INSTRUCTION: Pick out every line in the entries below that contains the string "pour", and copy each one. Case counts, so only matches with the same capitalization qualify.

Transcribed page contents
|---|

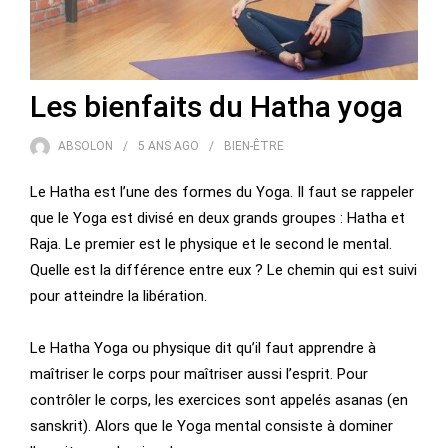
Les bienfaits du Hatha yoga
ABSOLON
5 ANS
AGO
BIEN-ÊTRE
Le Hatha est l’une des formes du Yoga. Il faut se rappeler
que le Yoga est divisé en deux grands groupes : Hatha et
Raja. Le premier est le physique et le second le mental.
Quelle est la différence entre eux ? Le chemin qui est suivi
pour atteindre la libération.
Le Hatha Yoga ou physique dit qu’il faut apprendre à
maîtriser le corps pour maîtriser aussi l’esprit. Pour
contrôler le corps, les exercices sont appelés asanas (en
sanskrit). Alors que le Yoga mental consiste à dominer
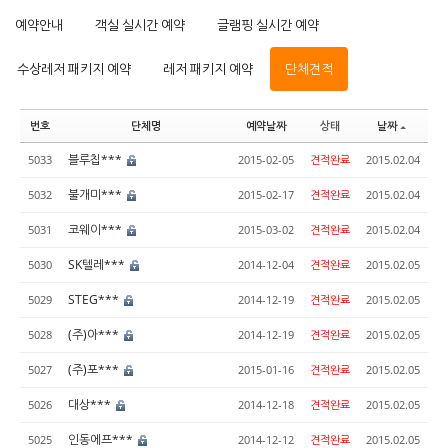
예약안내
객실 실시간 예약
글램핑 실시간 예약
수상레저 패키지 예약
레저 패키지 예약
단체견적
번호
단체명
예약날짜
상태
날짜
블루칩***
5033
2015-02-05
견적완료
2015.02.04
불개미***
5032
2015-02-17
견적완료
2015.02.04
코웨이***
5031
2015-03-02
견적완료
2015.02.04
SK텔레***
5030
2014-12-04
견적완료
2015.02.05
STEG***
5029
2014-12-19
견적완료
2015.02.05
(주)아***
5028
2014-12-19
견적완료
2015.02.05
(주)포***
5027
2015-01-16
견적완료
2015.02.05
대상***
5026
2014-12-18
견적완료
2015.02.05
인동에프***
5025
2014-12-12
견적완료
2015.02.05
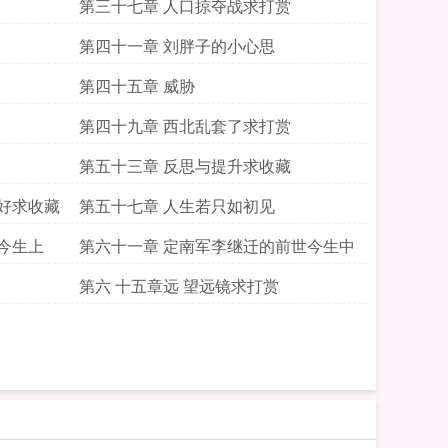
第三十七章 人口掠夺战求打赏
第四十一章 刘胖子的小心思
第四十五章 威胁
第四十九章 西北乱套了求打赏
第五十三章 反思与提升求收藏
好求收藏
第五十七章 人生若只如初见
今生上
第六十一章 定南军李继迁的前世今生中
第六 十五章远 望远镜求打赏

|---|

TASK RESPONSE:
pour atteindre la libération.
maîtriser le corps pour maîtriser aussi l’esprit. Pour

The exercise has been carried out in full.